Die Dienste sollen künftig von Partnern und Einzelhändlern übernommen werden, bestätigte ein Post-Sprecher dem Hamburger Abendblatt. Die Post spare damit "hohe Miet- und Personalkosten".

Bundesweit gibt es derzeit 14.000 Standorte, an denen Postdienste wie Briefmarken und Paketannahme angeboten werden. Davon sind 850 Filialen Postbank-Finanzcenter, die übrigen Standorte werden bereits von externen Partnern geführt.

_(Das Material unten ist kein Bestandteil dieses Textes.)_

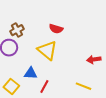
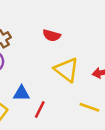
yellow triangle: (47, 50) -> (67, 70), moved

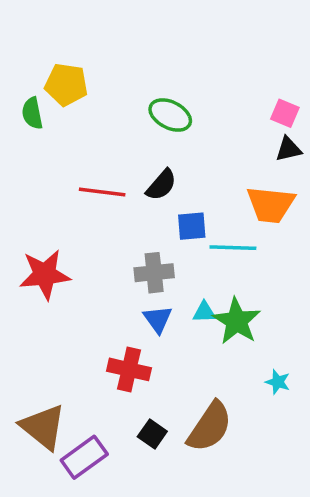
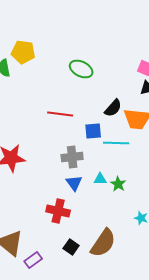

Die Gewerkschaft Ver.di kritisiert die Umwandlung der Filialen. Landesfachbereichsleiter für Postdienste, Wolfgang Abel, sagte im Gespräch mit dem Hamburger Abendblatt, die Leidtragende seien nicht nur die Beschäftigten, sondern vor allem die Kunden, die immer weniger fachgerechte Beratung erhielten.

Abel warnt zudem davor, dass der Sparkurs der Post zu Lasten der Beschäftigten gehen wird. Er befürchtet, dass das Unternehmen "mit Blick auf auslaufende Tarifverträge" Arbeitszeitverlängerung ohne Lohnausgleich durchsetzen und vereinbarte Lohnerhöhung streichen werde.